AIM OF THE EXERCISE —
Work out how many lines in the records include the word "dclk", then answer with nothing but that number.

EXTRACTED MATERIAL —
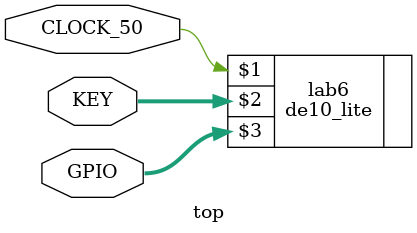
<source format=v>

module top (CLOCK_50, KEY, GPIO);

    input CLOCK_50;        // DE-series switches
    input wire [1:0] KEY;       // DE-series pushbuttons

    inout wire [31:0] GPIO;     // DE-series LEDs   

    de10_lite lab6 (CLOCK_50, KEY[1:0], GPIO);
 
endmodule


</source>
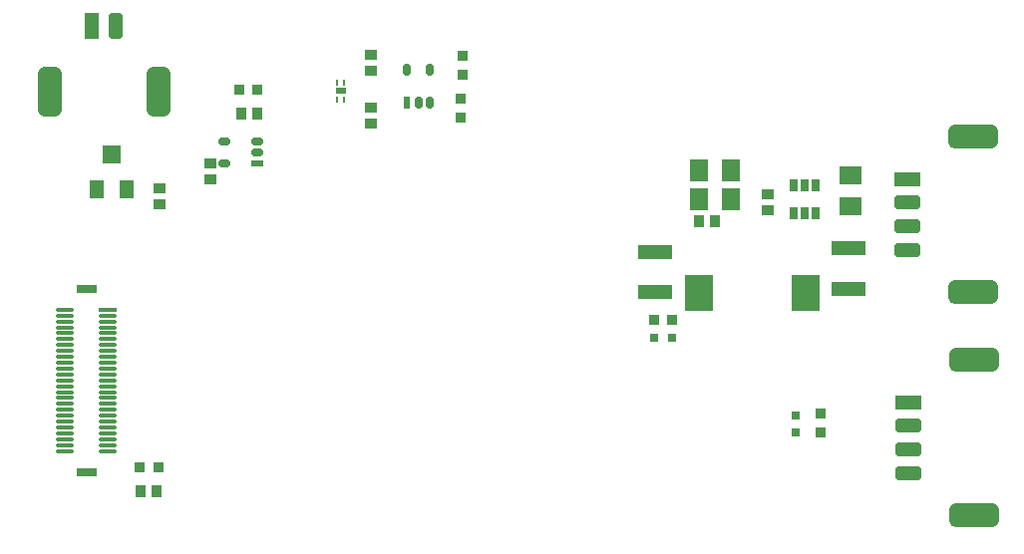
<source format=gtp>
G04*
G04 #@! TF.GenerationSoftware,Altium Limited,Altium Designer,18.1.6 (161)*
G04*
G04 Layer_Color=8421504*
%FSLAX25Y25*%
%MOIN*%
G70*
G01*
G75*
%ADD15R,0.03150X0.03150*%
%ADD16R,0.03347X0.03347*%
%ADD17R,0.03347X0.03347*%
%ADD18R,0.03150X0.03150*%
%ADD19R,0.03937X0.03543*%
%ADD20R,0.02559X0.04331*%
G04:AMPARAMS|DCode=21|XSize=47.24mil|YSize=86.61mil|CornerRadius=11.81mil|HoleSize=0mil|Usage=FLASHONLY|Rotation=270.000|XOffset=0mil|YOffset=0mil|HoleType=Round|Shape=RoundedRectangle|*
%AMROUNDEDRECTD21*
21,1,0.04724,0.06299,0,0,270.0*
21,1,0.02362,0.08661,0,0,270.0*
1,1,0.02362,-0.03150,-0.01181*
1,1,0.02362,-0.03150,0.01181*
1,1,0.02362,0.03150,0.01181*
1,1,0.02362,0.03150,-0.01181*
%
%ADD21ROUNDEDRECTD21*%
%ADD22R,0.08661X0.04724*%
G04:AMPARAMS|DCode=23|XSize=78.74mil|YSize=165.35mil|CornerRadius=19.68mil|HoleSize=0mil|Usage=FLASHONLY|Rotation=270.000|XOffset=0mil|YOffset=0mil|HoleType=Round|Shape=RoundedRectangle|*
%AMROUNDEDRECTD23*
21,1,0.07874,0.12598,0,0,270.0*
21,1,0.03937,0.16535,0,0,270.0*
1,1,0.03937,-0.06299,-0.01968*
1,1,0.03937,-0.06299,0.01968*
1,1,0.03937,0.06299,0.01968*
1,1,0.03937,0.06299,-0.01968*
%
%ADD23ROUNDEDRECTD23*%
%ADD24R,0.07087X0.03150*%
%ADD25O,0.06299X0.01181*%
%ADD26R,0.06299X0.01181*%
%ADD27R,0.03937X0.02362*%
G04:AMPARAMS|DCode=28|XSize=23.62mil|YSize=39.37mil|CornerRadius=5.91mil|HoleSize=0mil|Usage=FLASHONLY|Rotation=270.000|XOffset=0mil|YOffset=0mil|HoleType=Round|Shape=RoundedRectangle|*
%AMROUNDEDRECTD28*
21,1,0.02362,0.02756,0,0,270.0*
21,1,0.01181,0.03937,0,0,270.0*
1,1,0.01181,-0.01378,-0.00591*
1,1,0.01181,-0.01378,0.00591*
1,1,0.01181,0.01378,0.00591*
1,1,0.01181,0.01378,-0.00591*
%
%ADD28ROUNDEDRECTD28*%
%ADD29R,0.09646X0.12205*%
%ADD30R,0.05906X0.07284*%
%ADD31R,0.11417X0.04921*%
%ADD32R,0.03543X0.03937*%
%ADD33R,0.07284X0.05906*%
G04:AMPARAMS|DCode=34|XSize=23.62mil|YSize=39.37mil|CornerRadius=5.91mil|HoleSize=0mil|Usage=FLASHONLY|Rotation=180.000|XOffset=0mil|YOffset=0mil|HoleType=Round|Shape=RoundedRectangle|*
%AMROUNDEDRECTD34*
21,1,0.02362,0.02756,0,0,180.0*
21,1,0.01181,0.03937,0,0,180.0*
1,1,0.01181,-0.00591,0.01378*
1,1,0.01181,0.00591,0.01378*
1,1,0.01181,0.00591,-0.01378*
1,1,0.01181,-0.00591,-0.01378*
%
%ADD34ROUNDEDRECTD34*%
%ADD35R,0.02362X0.03937*%
%ADD36R,0.05118X0.06299*%
%ADD37R,0.06299X0.06299*%
G04:AMPARAMS|DCode=38|XSize=47.24mil|YSize=86.61mil|CornerRadius=11.81mil|HoleSize=0mil|Usage=FLASHONLY|Rotation=0.000|XOffset=0mil|YOffset=0mil|HoleType=Round|Shape=RoundedRectangle|*
%AMROUNDEDRECTD38*
21,1,0.04724,0.06299,0,0,0.0*
21,1,0.02362,0.08661,0,0,0.0*
1,1,0.02362,0.01181,-0.03150*
1,1,0.02362,-0.01181,-0.03150*
1,1,0.02362,-0.01181,0.03150*
1,1,0.02362,0.01181,0.03150*
%
%ADD38ROUNDEDRECTD38*%
%ADD39R,0.04724X0.08661*%
G04:AMPARAMS|DCode=40|XSize=78.74mil|YSize=165.35mil|CornerRadius=19.68mil|HoleSize=0mil|Usage=FLASHONLY|Rotation=0.000|XOffset=0mil|YOffset=0mil|HoleType=Round|Shape=RoundedRectangle|*
%AMROUNDEDRECTD40*
21,1,0.07874,0.12598,0,0,0.0*
21,1,0.03937,0.16535,0,0,0.0*
1,1,0.03937,0.01968,-0.06299*
1,1,0.03937,-0.01968,-0.06299*
1,1,0.03937,-0.01968,0.06299*
1,1,0.03937,0.01968,0.06299*
%
%ADD40ROUNDEDRECTD40*%
%ADD41R,0.03386X0.01968*%
%ADD42R,0.00984X0.01968*%
D15*
X246114Y41535D02*
D03*
Y35630D02*
D03*
D16*
X254367Y35827D02*
D03*
Y41929D02*
D03*
X134743Y155488D02*
D03*
Y161590D02*
D03*
X134252Y141217D02*
D03*
Y147319D02*
D03*
D17*
X198713Y73343D02*
D03*
X204815D02*
D03*
X26969Y24016D02*
D03*
X33071D02*
D03*
X60039Y150394D02*
D03*
X66142D02*
D03*
D18*
X198902Y67405D02*
D03*
X204807D02*
D03*
D19*
X50492Y120366D02*
D03*
Y125681D02*
D03*
X236710Y110138D02*
D03*
Y115453D02*
D03*
X104331Y144390D02*
D03*
Y139075D02*
D03*
X104331Y161909D02*
D03*
Y156595D02*
D03*
X33465Y117512D02*
D03*
Y112197D02*
D03*
D20*
X245472Y118504D02*
D03*
X249213D02*
D03*
X252953D02*
D03*
Y109055D02*
D03*
X249213D02*
D03*
X245472D02*
D03*
D21*
X283465Y112598D02*
D03*
Y104724D02*
D03*
Y96850D02*
D03*
X283957Y22146D02*
D03*
Y30020D02*
D03*
Y37894D02*
D03*
D22*
X283465Y120473D02*
D03*
X283957Y45768D02*
D03*
D23*
X305433Y134646D02*
D03*
Y82677D02*
D03*
X305925Y7972D02*
D03*
Y59941D02*
D03*
D24*
X9055Y83858D02*
D03*
Y22441D02*
D03*
D25*
X1969Y76772D02*
D03*
Y74803D02*
D03*
Y72835D02*
D03*
Y70866D02*
D03*
Y68898D02*
D03*
Y66929D02*
D03*
Y64961D02*
D03*
Y62992D02*
D03*
Y61024D02*
D03*
Y59055D02*
D03*
Y57087D02*
D03*
Y55118D02*
D03*
Y53150D02*
D03*
Y51181D02*
D03*
Y49213D02*
D03*
Y47244D02*
D03*
Y45276D02*
D03*
Y43307D02*
D03*
Y41339D02*
D03*
Y39370D02*
D03*
Y37402D02*
D03*
Y35433D02*
D03*
Y33465D02*
D03*
Y31496D02*
D03*
Y29528D02*
D03*
X16142D02*
D03*
Y31496D02*
D03*
Y33465D02*
D03*
Y35433D02*
D03*
Y37402D02*
D03*
Y39370D02*
D03*
Y41339D02*
D03*
Y43307D02*
D03*
Y45276D02*
D03*
Y47244D02*
D03*
Y49213D02*
D03*
Y51181D02*
D03*
Y53150D02*
D03*
Y55118D02*
D03*
Y57087D02*
D03*
Y59055D02*
D03*
Y61024D02*
D03*
Y62992D02*
D03*
Y64961D02*
D03*
Y66929D02*
D03*
Y68898D02*
D03*
Y70866D02*
D03*
Y72835D02*
D03*
Y74803D02*
D03*
D26*
Y76772D02*
D03*
D27*
X66043Y125681D02*
D03*
D28*
Y129421D02*
D03*
Y133161D02*
D03*
X55216D02*
D03*
Y125681D02*
D03*
D29*
X249581Y82284D02*
D03*
X213951D02*
D03*
D30*
X213951Y123519D02*
D03*
X224385D02*
D03*
X224384Y113779D02*
D03*
X213951D02*
D03*
D31*
X199213Y82579D02*
D03*
Y96161D02*
D03*
X263779Y97342D02*
D03*
Y83760D02*
D03*
D32*
X219193Y106299D02*
D03*
X213878D02*
D03*
X32382Y16142D02*
D03*
X27067D02*
D03*
X60827Y142323D02*
D03*
X66142D02*
D03*
D33*
X264567Y111319D02*
D03*
Y121752D02*
D03*
D34*
X116339Y156988D02*
D03*
X123819D02*
D03*
Y146161D02*
D03*
X120079D02*
D03*
D35*
X116339D02*
D03*
D36*
X22441Y117217D02*
D03*
X12441D02*
D03*
D37*
X17441Y128634D02*
D03*
D38*
X18898Y171653D02*
D03*
D39*
X11024D02*
D03*
D40*
X-3150Y149685D02*
D03*
X33071D02*
D03*
D41*
X94095Y149976D02*
D03*
D42*
X95276Y147122D02*
D03*
X92913D02*
D03*
Y152791D02*
D03*
X95276D02*
D03*
M02*

</source>
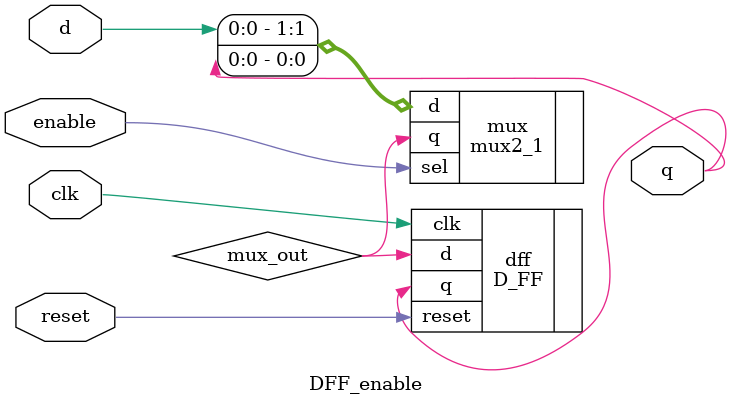
<source format=sv>
module DFF_enable (
    output logic q,
    input logic d, reset, clk, enable
);
    logic mux_out;
    
    // Multiplexer: chooses between q (hold) and d (new data)
    mux2_1 mux (
        .sel(enable),
        .d({d,q}),     // New value
        .q(mux_out)
    );

    // D Flip-Flop with reset
    D_FF dff (
        .d(mux_out),
        .q(q),
        .clk(clk),
        .reset(reset)
    );
endmodule
</source>
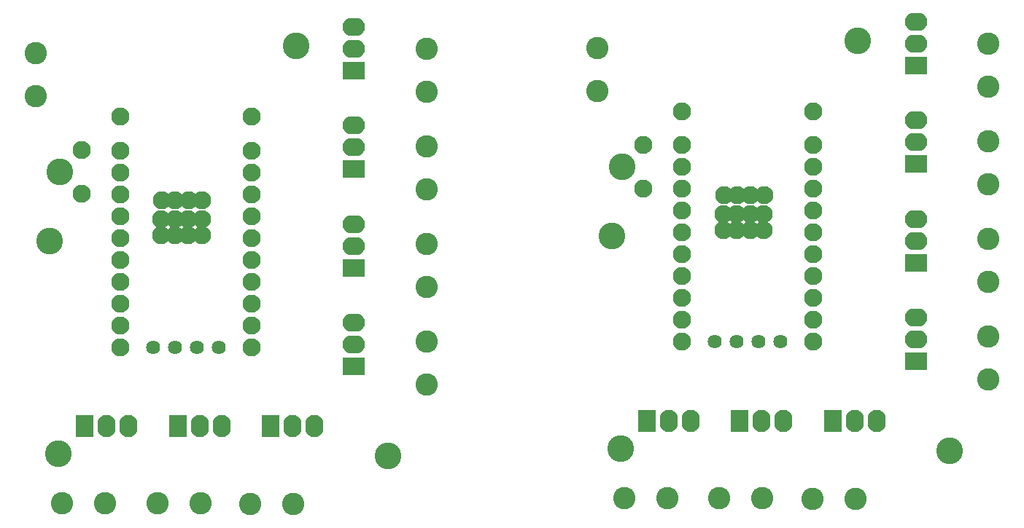
<source format=gts>
G04 Layer: TopSolderMaskLayer*
G04 EasyEDA v6.5.22, 2022-12-30 10:19:24*
G04 cc661ac33e424cae800a4ac99e05d963,5dd06754fdd742daa6fe38bf62b7df6b,10*
G04 Gerber Generator version 0.2*
G04 Scale: 100 percent, Rotated: No, Reflected: No *
G04 Dimensions in millimeters *
G04 leading zeros omitted , absolute positions ,4 integer and 5 decimal *
%FSLAX45Y45*%
%MOMM*%

%AMMACRO1*1,1,$1,$2,$3*1,1,$1,$4,$5*1,1,$1,0-$2,0-$3*1,1,$1,0-$4,0-$5*20,1,$1,$2,$3,$4,$5,0*20,1,$1,$4,$5,0-$2,0-$3,0*20,1,$1,0-$2,0-$3,0-$4,0-$5,0*20,1,$1,0-$4,0-$5,$2,$3,0*4,1,4,$2,$3,$4,$5,0-$2,0-$3,0-$4,0-$5,$2,$3,0*%
%ADD10C,2.6016*%
%ADD11C,2.1016*%
%ADD12C,1.6256*%
%ADD13C,3.1016*%
%ADD14MACRO1,0.1016X-1.0008X1.2497X1.0008X1.2497*%
%ADD15O,2.101596X2.601595*%
%ADD16MACRO1,0.1016X-1.2497X-1.0008X-1.2497X1.0008*%
%ADD17O,2.601595X2.101596*%
%ADD18R,2.6016X2.1016*%

%LPD*%
D10*
G01*
X9982395Y1019815D03*
G01*
X10482394Y1019815D03*
G01*
X8902895Y1032515D03*
G01*
X9402894Y1032515D03*
G01*
X7797995Y1032515D03*
G01*
X8297994Y1032515D03*
G01*
X12029457Y2408102D03*
G01*
X12029457Y2908101D03*
G01*
X12029457Y5811702D03*
G01*
X12029457Y6311701D03*
G01*
X12029457Y3542644D03*
G01*
X12029457Y4042643D03*
G01*
X12029457Y4677186D03*
G01*
X12029457Y5177185D03*
D11*
G01*
X9996103Y5525419D03*
G01*
X9996103Y5132405D03*
G01*
X9996103Y4878405D03*
G01*
X9996103Y4624405D03*
G01*
X9996103Y4370405D03*
G01*
X9996103Y4116405D03*
G01*
X9996103Y3862405D03*
G01*
X9996103Y3608405D03*
G01*
X9996103Y3354405D03*
G01*
X9996103Y3100405D03*
G01*
X9996103Y2846405D03*
D12*
G01*
X9615103Y2846405D03*
G01*
X9361103Y2846405D03*
G01*
X9107103Y2846405D03*
G01*
X8853103Y2846405D03*
D11*
G01*
X8472103Y2846405D03*
G01*
X8472103Y3100405D03*
G01*
X8472103Y3354405D03*
G01*
X8472103Y3608405D03*
G01*
X8472103Y3862405D03*
G01*
X8472103Y4116405D03*
G01*
X8472103Y4370405D03*
G01*
X8472103Y4624405D03*
G01*
X8472103Y4878405D03*
G01*
X8472103Y5132405D03*
G01*
X8472103Y5525419D03*
G01*
X8024708Y4626615D03*
D13*
G01*
X7774721Y4880615D03*
D11*
G01*
X8024708Y5134615D03*
D14*
G01*
X10219700Y1927865D03*
D15*
G01*
X10727707Y1927867D03*
G01*
X10473707Y1927867D03*
D14*
G01*
X9140200Y1927865D03*
D15*
G01*
X9648207Y1927867D03*
G01*
X9394207Y1927867D03*
D14*
G01*
X8060700Y1927865D03*
D15*
G01*
X8568707Y1927865D03*
G01*
X8314707Y1927865D03*
D16*
G01*
X11184900Y2620015D03*
D17*
G01*
X11184907Y3128022D03*
G01*
X11184907Y2874022D03*
D16*
G01*
X11184900Y3767249D03*
D17*
G01*
X11184907Y4275239D03*
G01*
X11184907Y4021239D03*
D18*
G01*
X11184907Y4914480D03*
D17*
G01*
X11184907Y5422480D03*
G01*
X11184907Y5168480D03*
D16*
G01*
X11184900Y6061715D03*
D17*
G01*
X11184907Y6569722D03*
G01*
X11184907Y6315722D03*
D10*
G01*
X7491308Y5760902D03*
G01*
X7491308Y6260901D03*
G01*
X967308Y5699937D03*
G01*
X967308Y6199936D03*
D16*
G01*
X4660900Y6000750D03*
D17*
G01*
X4660907Y6508757D03*
G01*
X4660907Y6254757D03*
D18*
G01*
X4660907Y4853515D03*
D17*
G01*
X4660907Y5361515D03*
G01*
X4660907Y5107515D03*
D16*
G01*
X4660900Y3706284D03*
D17*
G01*
X4660907Y4214274D03*
G01*
X4660907Y3960274D03*
D16*
G01*
X4660900Y2559050D03*
D17*
G01*
X4660907Y3067057D03*
G01*
X4660907Y2813057D03*
D14*
G01*
X1536700Y1866900D03*
D15*
G01*
X2044707Y1866900D03*
G01*
X1790707Y1866900D03*
D14*
G01*
X2616200Y1866900D03*
D15*
G01*
X3124207Y1866902D03*
G01*
X2870207Y1866902D03*
D14*
G01*
X3695700Y1866900D03*
D15*
G01*
X4203707Y1866902D03*
G01*
X3949707Y1866902D03*
D11*
G01*
X1500708Y4565650D03*
D13*
G01*
X1250721Y4819650D03*
D11*
G01*
X1500708Y5073650D03*
G01*
X3472103Y5464454D03*
G01*
X3472103Y5071440D03*
G01*
X3472103Y4817440D03*
G01*
X3472103Y4563440D03*
G01*
X3472103Y4309440D03*
G01*
X3472103Y4055440D03*
G01*
X3472103Y3801440D03*
G01*
X3472103Y3547440D03*
G01*
X3472103Y3293440D03*
G01*
X3472103Y3039440D03*
G01*
X3472103Y2785440D03*
D12*
G01*
X3091103Y2785440D03*
G01*
X2837103Y2785440D03*
G01*
X2583103Y2785440D03*
G01*
X2329103Y2785440D03*
D11*
G01*
X1948103Y2785440D03*
G01*
X1948103Y3039440D03*
G01*
X1948103Y3293440D03*
G01*
X1948103Y3547440D03*
G01*
X1948103Y3801440D03*
G01*
X1948103Y4055440D03*
G01*
X1948103Y4309440D03*
G01*
X1948103Y4563440D03*
G01*
X1948103Y4817440D03*
G01*
X1948103Y5071440D03*
G01*
X1948103Y5464454D03*
D10*
G01*
X5505457Y4616221D03*
G01*
X5505457Y5116220D03*
G01*
X5505457Y3481679D03*
G01*
X5505457Y3981678D03*
G01*
X5505457Y5750737D03*
G01*
X5505457Y6250736D03*
G01*
X5505457Y2347137D03*
G01*
X5505457Y2847136D03*
G01*
X1273995Y971550D03*
G01*
X1773994Y971550D03*
G01*
X2378895Y971550D03*
G01*
X2878894Y971550D03*
G01*
X3458395Y958850D03*
G01*
X3958394Y958850D03*
D13*
G01*
X1130300Y4019550D03*
G01*
X3989908Y6286500D03*
G01*
X1231900Y1543050D03*
G01*
X5054600Y1517650D03*
D11*
G01*
X2433421Y4489450D03*
G01*
X2745308Y4489450D03*
G01*
X2589377Y4489450D03*
G01*
X2901238Y4489450D03*
G01*
X2427808Y4273550D03*
G01*
X2583738Y4273550D03*
G01*
X2739669Y4273550D03*
G01*
X2895600Y4273550D03*
G01*
X2427808Y4083050D03*
G01*
X2583738Y4083050D03*
G01*
X2739669Y4083050D03*
G01*
X2895600Y4083050D03*
G01*
X9419600Y4144015D03*
G01*
X9263669Y4144015D03*
G01*
X9107738Y4144015D03*
G01*
X8951808Y4144015D03*
G01*
X9419600Y4334515D03*
G01*
X9263669Y4334515D03*
G01*
X9107738Y4334515D03*
G01*
X8951808Y4334515D03*
G01*
X9425238Y4550415D03*
G01*
X9113377Y4550415D03*
G01*
X9269308Y4550415D03*
G01*
X8957421Y4550415D03*
D13*
G01*
X11578600Y1578615D03*
G01*
X7755900Y1604015D03*
G01*
X10513908Y6347465D03*
G01*
X7654300Y4080515D03*
M02*

</source>
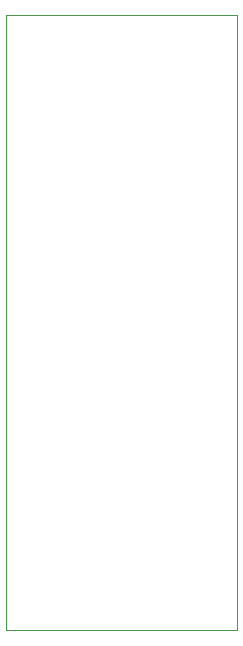
<source format=gm1>
G04 #@! TF.GenerationSoftware,KiCad,Pcbnew,(5.1.0)-1*
G04 #@! TF.CreationDate,2021-03-09T16:36:58+01:00*
G04 #@! TF.ProjectId,Atari TTP and OS,41746172-6920-4545-9450-20616e64204f,rev?*
G04 #@! TF.SameCoordinates,Original*
G04 #@! TF.FileFunction,Profile,NP*
%FSLAX46Y46*%
G04 Gerber Fmt 4.6, Leading zero omitted, Abs format (unit mm)*
G04 Created by KiCad (PCBNEW (5.1.0)-1) date 2021-03-09 16:36:58*
%MOMM*%
%LPD*%
G04 APERTURE LIST*
%ADD10C,0.050000*%
G04 APERTURE END LIST*
D10*
X122428000Y-104902000D02*
X122428000Y-52832000D01*
X141986000Y-104902000D02*
X122428000Y-104902000D01*
X141986000Y-52832000D02*
X141986000Y-104902000D01*
X122428000Y-52832000D02*
X141986000Y-52832000D01*
M02*

</source>
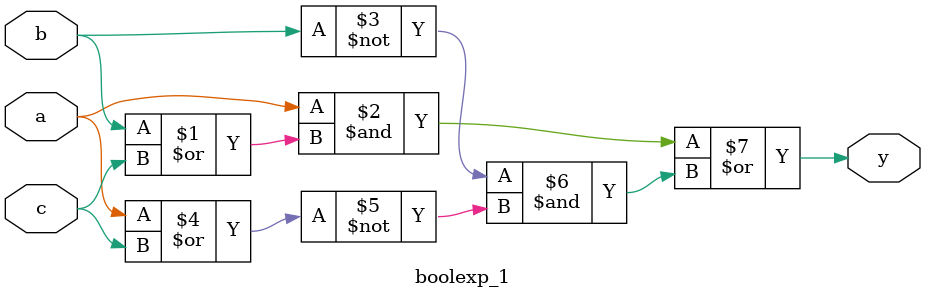
<source format=v>
`timescale 1ns / 1ps


module boolexp_1(
    input a,b,c,
    output y
    );
assign y=a&(b|c)|((~b)&(~(a|c)));
endmodule

</source>
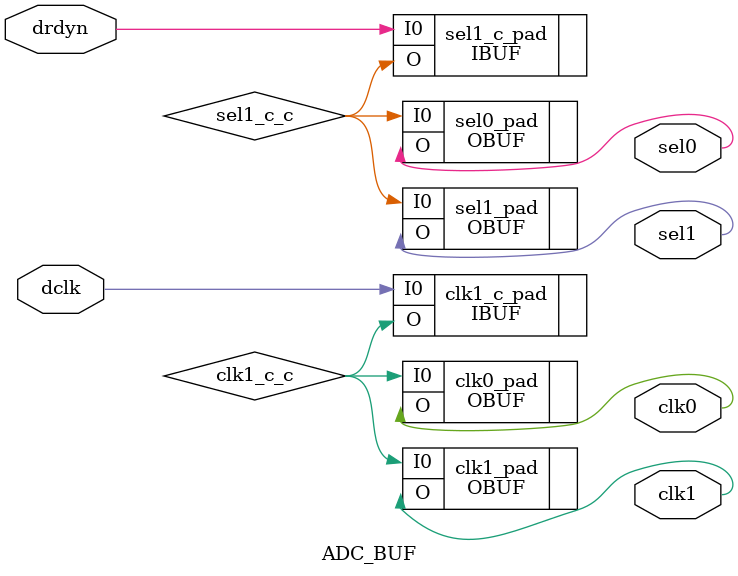
<source format=v>

module ADC_BUF (drdyn, dclk, sel0, sel1, clk0, clk1);   // adc_buf.vhd(6[8:15])
    input drdyn;   // adc_buf.vhd(9[2:7])
    input dclk;   // adc_buf.vhd(9[9:13])
    output sel0;   // adc_buf.vhd(10[2:6])
    output sel1;   // adc_buf.vhd(10[8:12])
    output clk0;   // adc_buf.vhd(11[2:6])
    output clk1;   // adc_buf.vhd(11[8:12])
    
    
    wire sel1_c_c, clk1_c_c, pwr, gnd;
    
    OBUF sel0_pad (.O(sel0), .I0(sel1_c_c));   // C:/ispLEVER_Classic2_0/lse/userware/NT/SYNTHESIS_HEADERS/mach.v(270[8:12])
    OBUF clk0_pad (.O(clk0), .I0(clk1_c_c));   // C:/ispLEVER_Classic2_0/lse/userware/NT/SYNTHESIS_HEADERS/mach.v(270[8:12])
    OBUF clk1_pad (.O(clk1), .I0(clk1_c_c));   // C:/ispLEVER_Classic2_0/lse/userware/NT/SYNTHESIS_HEADERS/mach.v(270[8:12])
    IBUF sel1_c_pad (.O(sel1_c_c), .I0(drdyn));   // C:/ispLEVER_Classic2_0/lse/userware/NT/SYNTHESIS_HEADERS/mach.v(186[8:12])
    IBUF clk1_c_pad (.O(clk1_c_c), .I0(dclk));   // C:/ispLEVER_Classic2_0/lse/userware/NT/SYNTHESIS_HEADERS/mach.v(186[8:12])
    VCC i33 (.X(pwr));
    OBUF sel1_pad (.O(sel1), .I0(sel1_c_c));   // C:/ispLEVER_Classic2_0/lse/userware/NT/SYNTHESIS_HEADERS/mach.v(270[8:12])
    GND i32 (.X(gnd));
    
endmodule
//
// Verilog Description of module VCC
// module not written out since it is a black-box. 
//

//
// Verilog Description of module GND
// module not written out since it is a black-box. 
//


</source>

TASK RESPONSE —
3